They can’t believe it’s not better: backbenchers invent the £19,000 grant
A Liberal Democrat press release last week (see here LD press notice 21 May 2015) drew attention to a parliamentary motion put down by the Convenor of the Parliament’s Finance Committee, who is a member of the governing party in Scotland.
This said (as at 24/5/15):
Motion S4M-13230: Kenneth Gibson, Cunninghame North, Scottish National Party, Date Lodged: 20/05/2015
Boost to Bursaries
That the Parliament welcomes the decision by the Scottish Government to increase student bursaries from £17,000 to £19,000 for households earning under £24,000; understands that this move has been warmly welcomed by NUS Scotland, whose president, Vonnie Sandlin, stated that the “announcement is a strong recognition of the importance of student support to improving fair access and a step forward in boosting the amount of money the poorest students have”, and believes that the Scottish Government’s decision is a positive step toward tackling educational inequality and in keeping with the proud Scottish tradition that education should be based on the ability to learn, not the ability to pay.

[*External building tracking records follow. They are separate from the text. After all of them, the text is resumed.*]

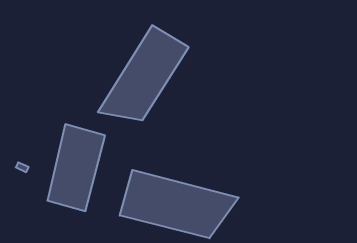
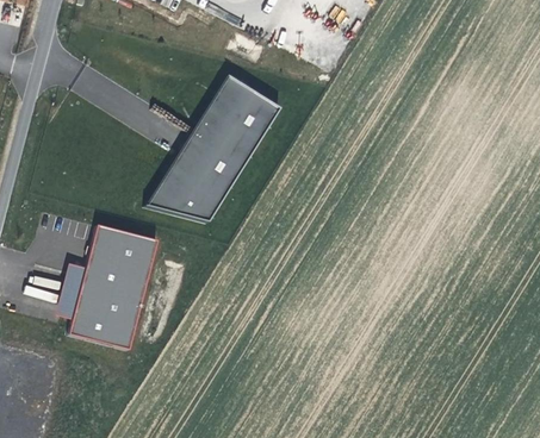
building: [120,170,239,238] -> none

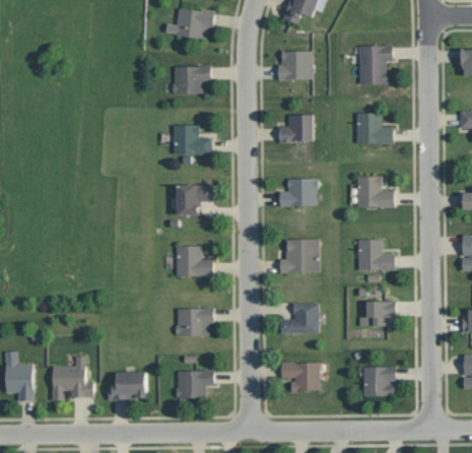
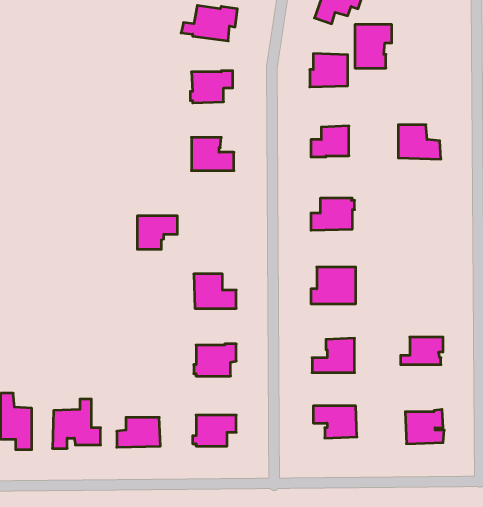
building: [359,46,392,84] -> [355,25,392,68]
building: [357,177,394,207] -> none
building: [177,186,212,215] -> [137,216,177,249]
building: [357,240,395,271] -> none

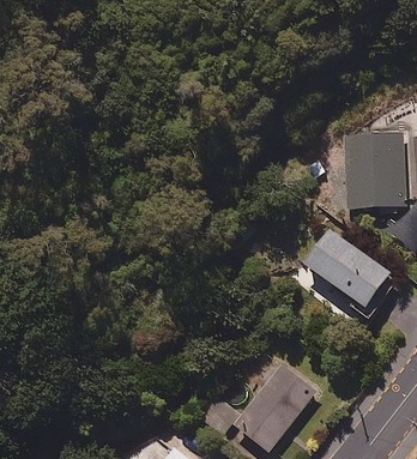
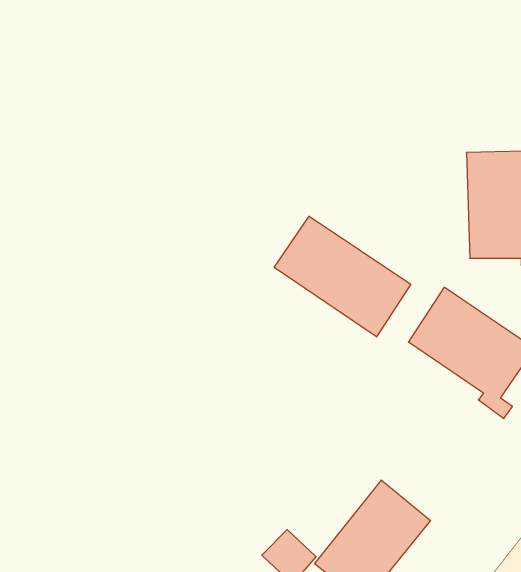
building: none -> [274,216,411,337]

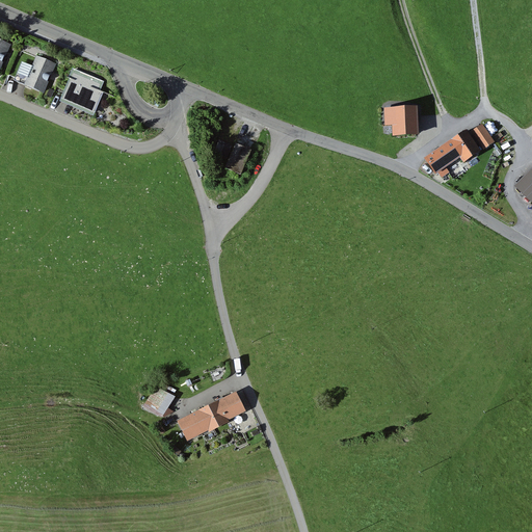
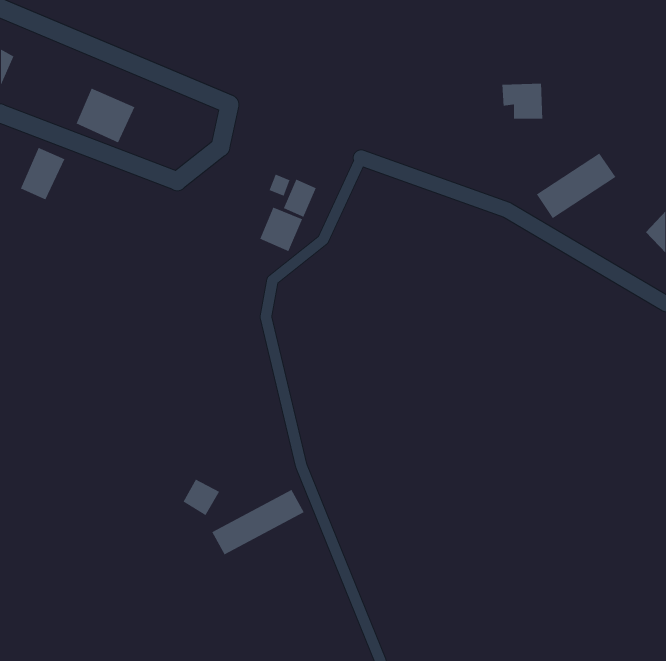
building: [22,53,58,96] -> [20,147,65,200]
building: [384,105,418,134] -> [501,83,543,119]
building: none -> [259,206,303,252]

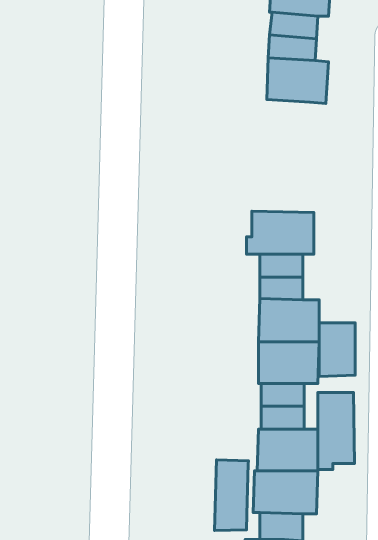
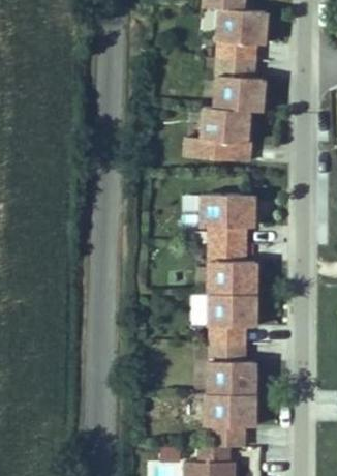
building: none -> [185,106,250,160]
building: [319,323,355,377] -> none
building: [318,393,355,470] -> none
building: [214,460,248,531] -> none

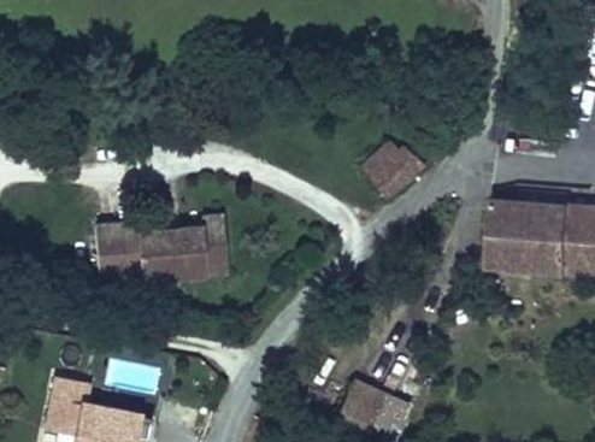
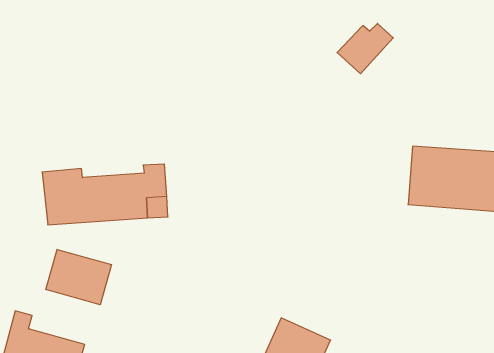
building: [363,140,423,194] -> [337,23,393,74]
building: none -> [46,249,111,305]

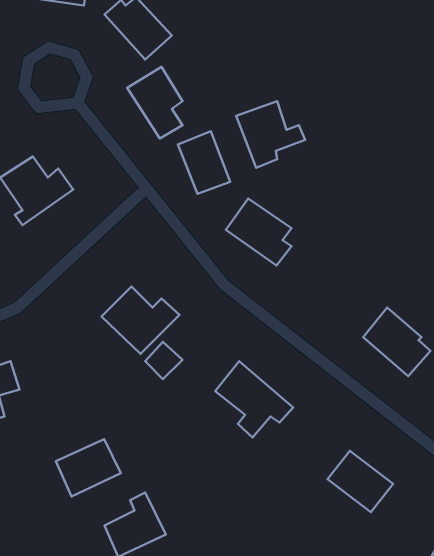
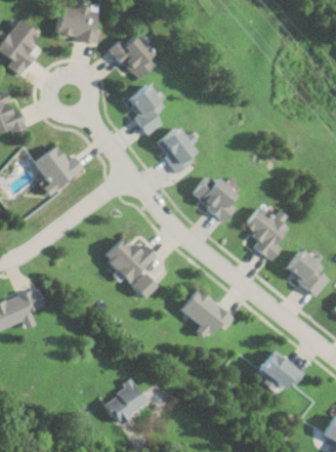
building: [236,101,305,168] -> none
building: none -> [243,207,289,260]
building: [56,439,121,496] -> none

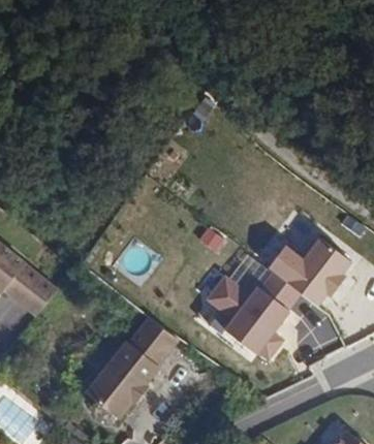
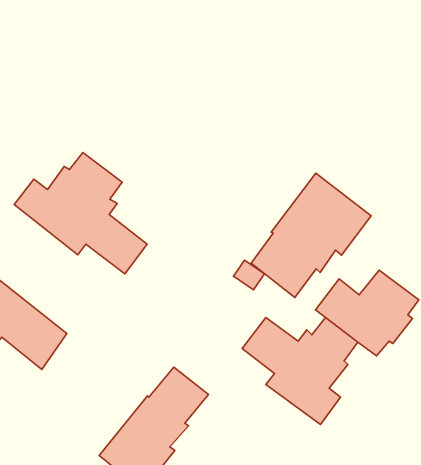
building: none -> [14,152,147,274]
building: none -> [251,173,371,297]

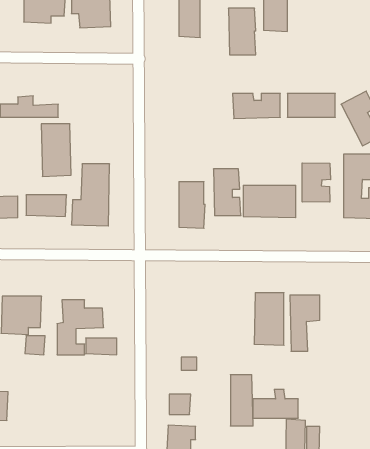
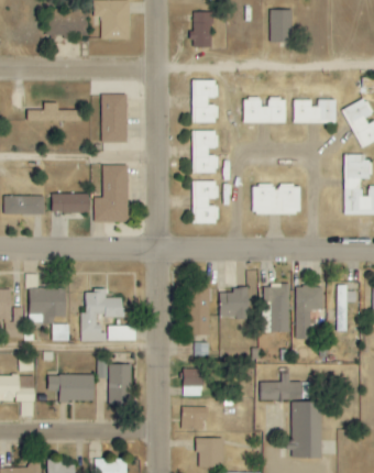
building: [228,8,256,55] -> [191,80,217,123]
building: [41,124,71,176] -> [100,95,128,143]
building: [302,163,331,202] -> none
building: [213,169,241,216] -> [191,131,217,174]
building: none -> [336,285,356,331]
building: none -> [220,287,249,318]
building: [230,375,253,426] -> [189,287,210,334]
building: none -> [108,363,132,404]
building: none -> [47,374,94,400]

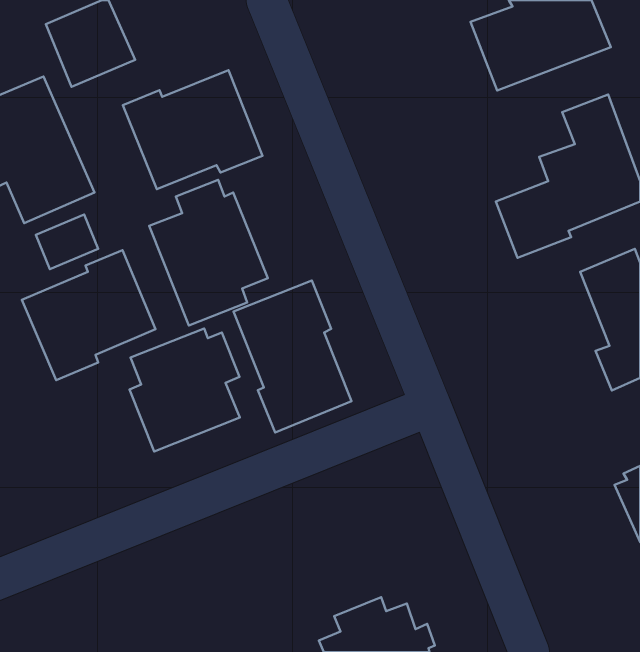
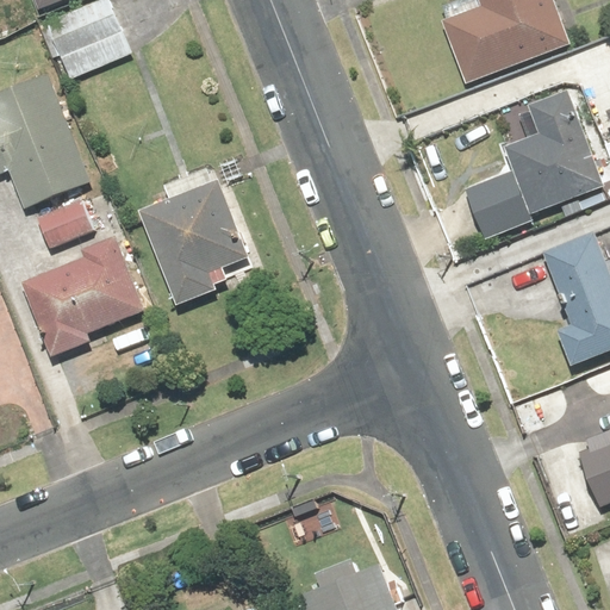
building: [123,70,262,189] -> none
building: [233,280,352,432] -> none
building: [129,329,240,452] -> none

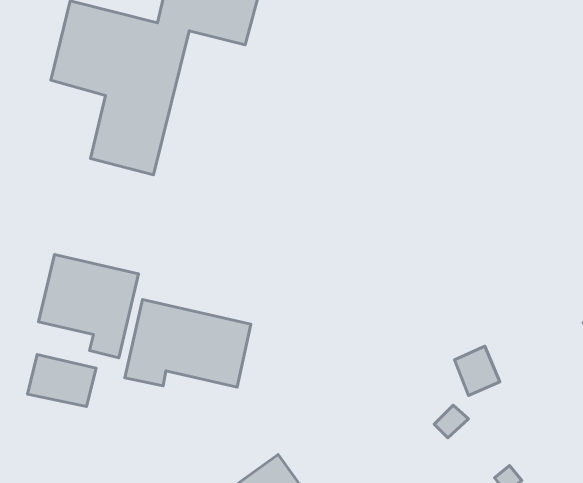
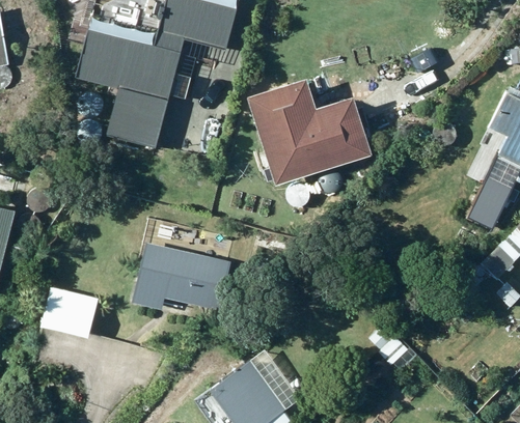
building: none -> [248,80,372,186]
building: [38,254,138,358] -> none

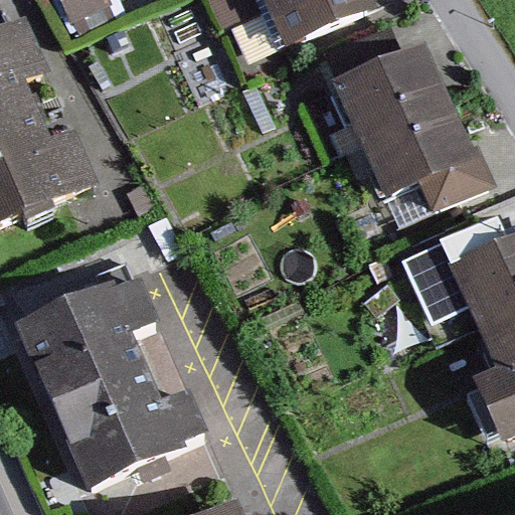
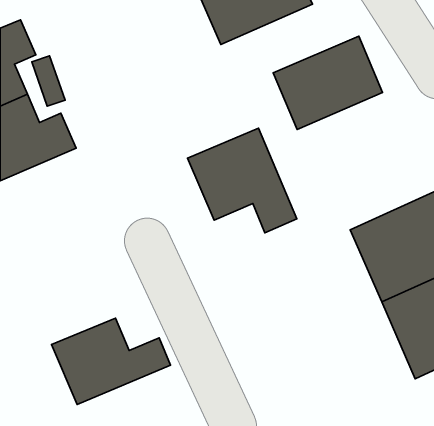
building: [353,109,483,218] -> none
building: none -> [187,128,297,233]
building: [33,284,157,404] -> none

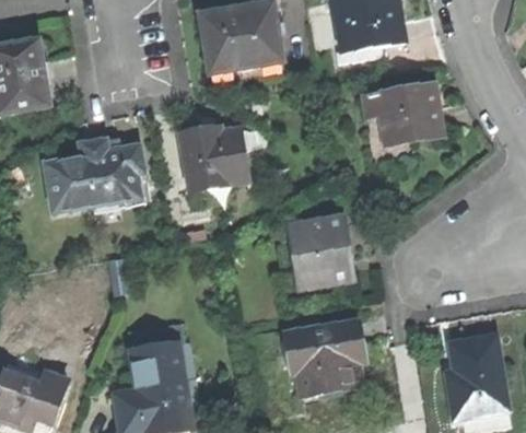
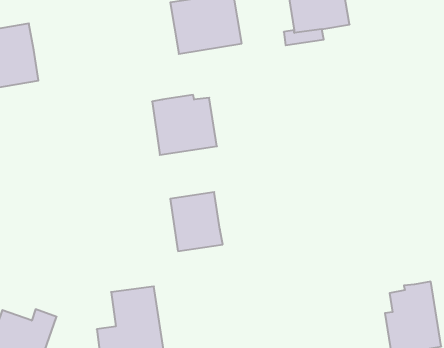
building: [378,84,443,143] -> none
building: [46,140,142,209] -> none
building: [289,218,349,285] -> [170,192,223,251]
building: [287,321,363,396] -> none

Supported by: Adam Ingram, Stuart McMillan, Joan McAlpine, Graeme Dey, Christina McKelvie, Jean Urquhart, John Mason, David Torrance, Dennis Robertson, Bruce Crawford, Chic Brodie, Colin Beattie, Bill Kidd, Roderick Campbell, Stewart Maxwell, John Wilson, Rob Gibson, Mike MacKenzie, Nigel Don, Richard Lyle, Kevin Stewart, Angus MacDonald
One signatory (Stewart Maxwell) is Convenor of the Parliament’s Education Committee. The remaining signatories are mostly SNP backbenchers, other than one former SNP member now sitting as independent (Jean Urquhart). At least two (McAlpine and Urquhart) have lately been members of the Education Committee.
A £19,000 grant would leapfrog Scotland from bumping along the bottom of the European grant table into the global super-league, beating even Liechtenstein’s EU12,340.
But of course grant in Scotland is not going to be £19,000. It is rising from £1,750 to £1,825. The increase from £17,000 to £19,000 relates to the income threshold for the maximum grant entitlement, restoring (almost) a cut from £19,130 to £17,000 two years ago by the present government – welcome, certainly, but in the way that it’s welcome when someone stops standing on your toe.
People make mistakes. But it’s a certainty every single person involved in preparing and signing this motion could say straight away what the three year cost of the maximum fee charge is in England (£27,000). But not one – not one – of the 23 MSPs involved (or those acting on their behalves) looked at this text and spotted that the numbers were way out. That includes the convenors of the Scottish Parliament’s Finance and Education Committees. A group for whom fees could hardly be a more totemistic issue reveals a markedly superficial level of engagement with the detail of student funding.
The Lib Dems drew attention to the parliamentary motion on Thursday evening. This weekend, it remains on the Parliament site: the last two signatories above have added themselves since the version recorded in the press notice. If it remains unamended and un-withdrawn by its sponsors, and perhaps even still acquiring signatories, it will be a fascinating example of something other than a commitment to accuracy. It will though reflect better on the Parliament if the motion’s sponsors take a lead from the Cabinet Secretary, who this week corrected a statement that bursaries had not been cut.